À ce stade, la dépêche de l'AMAP ne fait état d'aucun bilan humain et ne chiffre pas les pertes. Ni le nombre de concessions touchées, ni celui des familles contraintes de quitter leur domicile ne sont connus. Aucune évaluation officielle des dommages n'a été rendue publique au moment où nous écrivons ces lignes.

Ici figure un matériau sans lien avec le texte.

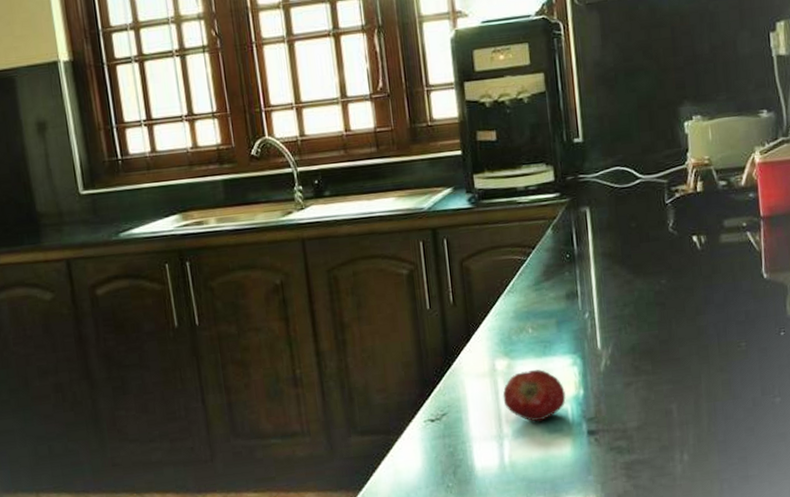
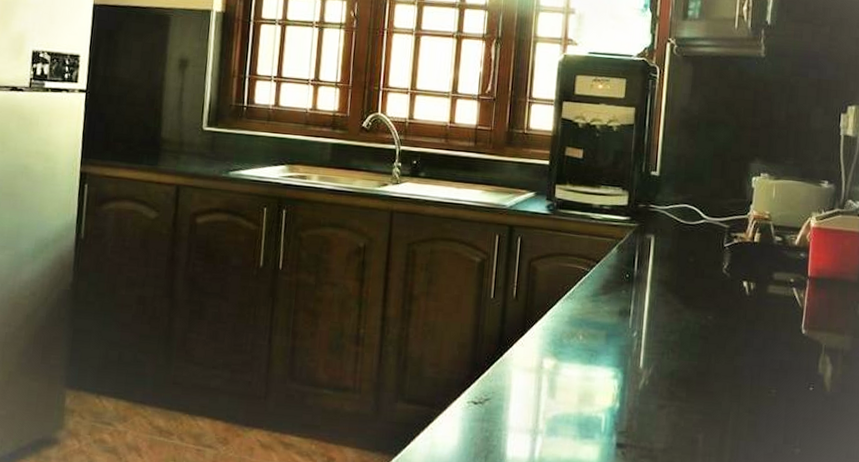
fruit: present [502,369,566,422] -> none [544,374,603,425]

La même nuit, à sept cents kilomètres de là, la pluie était accueillie autrement. À Koro, le chef du service d'agriculture a enregistré 55 millimètres, une précipitation qui soulage des paysans inquiets depuis plusieurs semaines pour leurs parcelles, selon Studio Tamani. Le même phénomène, d'une région à l'autre, ne produit pas les mêmes effets.
Dans le cercle de Bafoulabé, une averse matinale est tombée le mercredi 17 septembre après dix jours sans pluie. À Mahina, le service météorologique a relevé 31,7 millimètres, l'un des cumuls les plus importants de l'année dans la localité, indique la même radio. La saison s'y déroule par à-coups, avec de longues interruptions.

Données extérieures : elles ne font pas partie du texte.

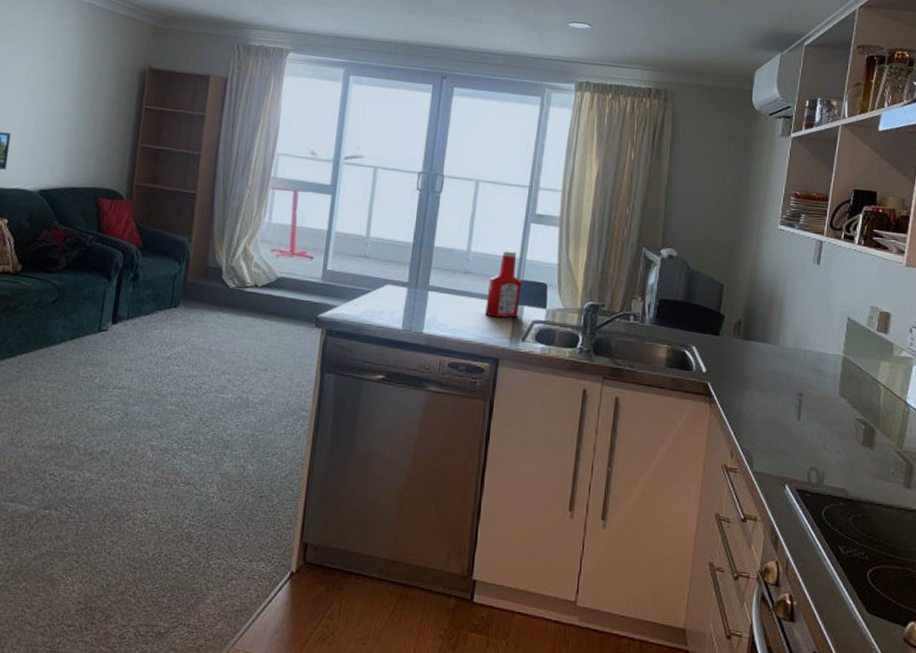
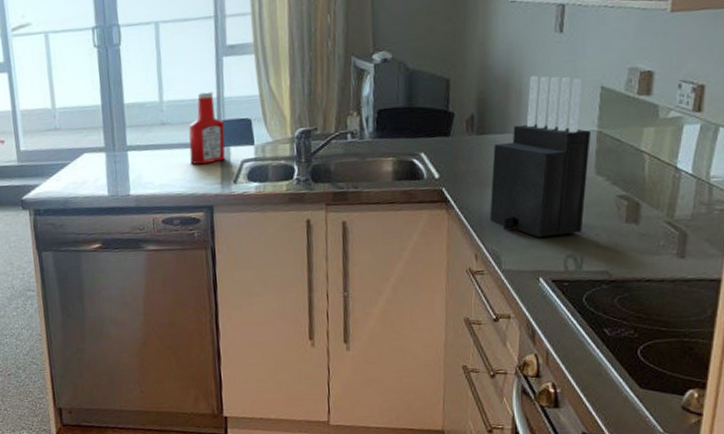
knife block: none [746,296,838,447] -> present [489,75,592,238]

Ces averses laissent des traces sur les routes. Sur les tronçons Babaroto-Kita et Manantali-Tambagha, les usagers signalent nids-de-poule, bourbiers et véhicules immobilisés parfois plusieurs jours, selon Studio Tamani. L'état de ces axes complique la circulation des personnes comme l'évacuation des récoltes vers les marchés du cercle.
L'irrégularité des pluies pèse sur la campagne agricole 2026-2027, déjà contrariée par les difficultés d'accès aux engrais, relève Journal du Mali. Dans plusieurs localités, les producteurs placent désormais leurs attentes dans la contre-saison, dont les résultats ne seront mesurables qu'en début d'année prochaine.
Reste la question du drainage urbain à Sikasso, deuxième ville du pays, où les eaux ont gagné les quartiers en quelques heures. Aucune décision des autorités régionales n'avait été annoncée samedi soir. Les prochains jours diront si une évaluation des dégâts et un appui aux ménages touchés sont engagés.